How to find files in subdirs and sort them by filename in a single command

filenamesfindsort

Result of a normal find using find . ! -path "./build*" -name "*.txt":

./tool/001-sub.txt
./tool/000-main.txt
./zo/001-int.txt
./zo/id/002-and.txt
./as/002-mod.txt

and when sorted with sort -n:

./as/002-mod.txt
./tool/000-main.txt
./tool/001-sub.txt
./zo/001-int.txt
./zo/id/002-and.txt

however the desired output is:

./tool/000-main.txt
./zo/001-int.txt
./tool/001-sub.txt
./zo/id/002-and.txt
./as/002-mod.txt

which means output is sorted based on filename only, but folder information should be maintained as part of the output.

Edit: Make example more complicated as the subdirectory structure may include more than one level.

Best Answer

You need to sort by the last field (considering / as a field separator).

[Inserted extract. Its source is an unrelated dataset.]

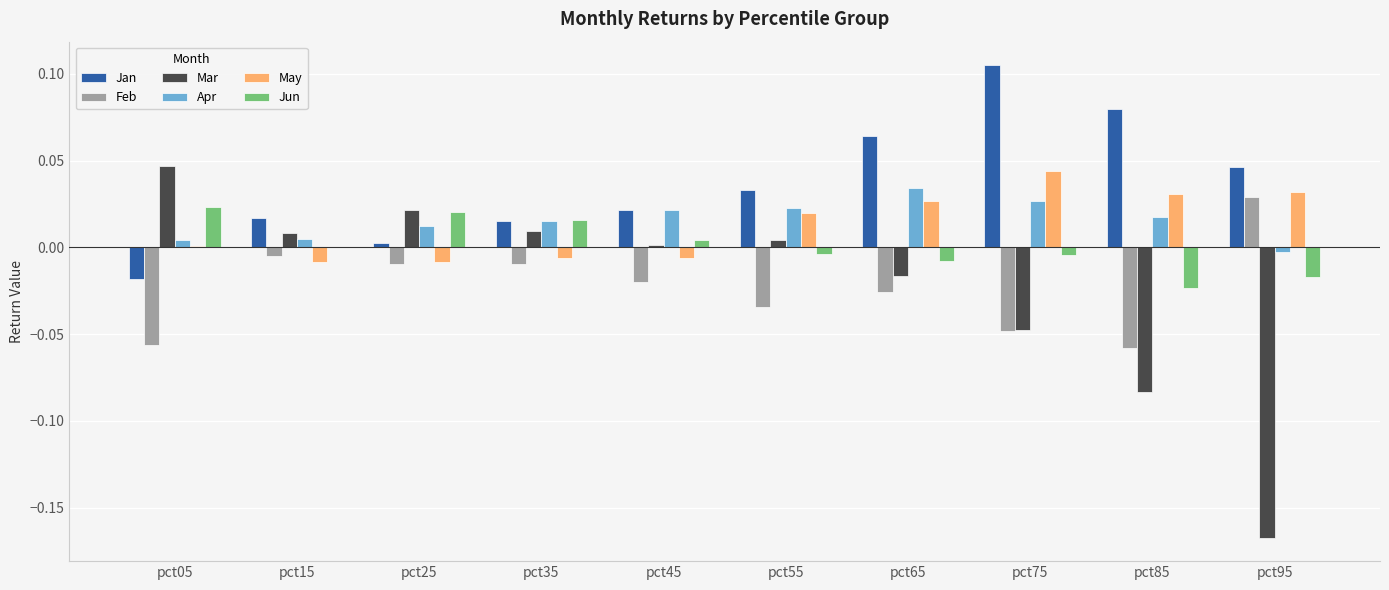

Which series changed the most between pct55 and pct85?

Mar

Unfortunately, I can't think of a tool that can do this when the number of fields varies (if only sort -k could take negative values).

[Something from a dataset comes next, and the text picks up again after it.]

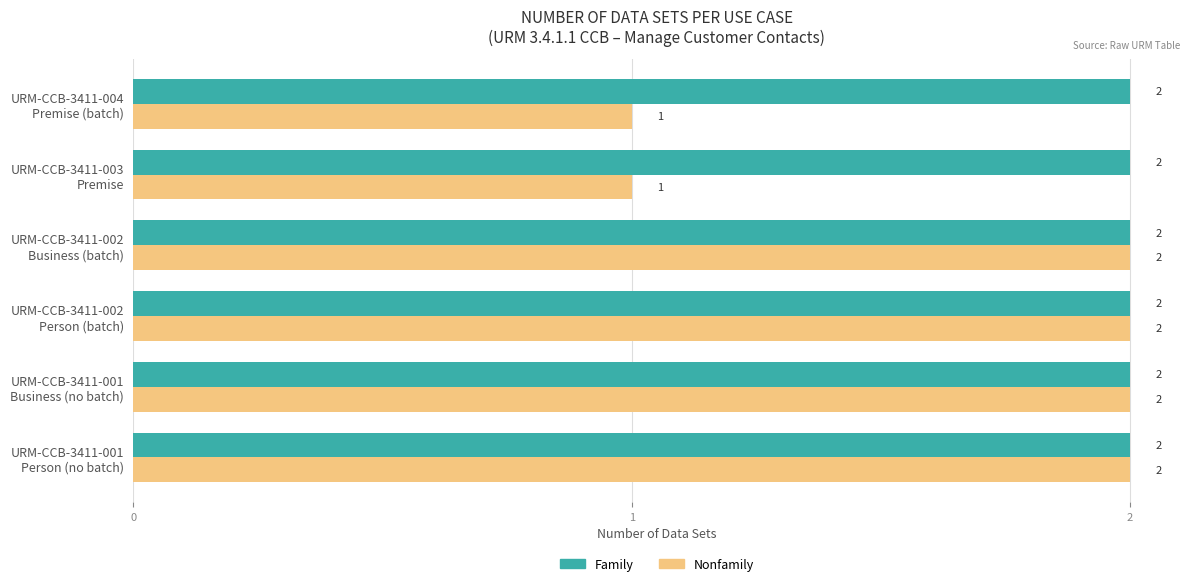

Which series has the largest total across all categories?

Family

To get around this, you'll have to do a decorate-sort-undecorate. That is, take the filename and put it at the beginning followed by a field separator, then do a sort, then remove the first column and field separator.

find . ! -path "./build*" -name "*.txt" |\
    awk -vFS=/ -vOFS=/ '{ print $NF,$0 }' |\
    sort -n -t / |\
    cut -f2- -d/

That awk command says the field separator FS is set to /; this affects the way it reads fields. The output field separator OFS is also set to /; this affects the way it prints records. The next statement says print the last column (NF is the number of fields in the record, so it also happens to be the index of the last field) as well as the whole record ($0 is the whole record); it will print them with the OFS between them. Then the list is sorted, treating / as the field separator - since we have the filename first in the record, it will sort by that. Then the cut prints only fields 2 through the end, again treating / as the field separator.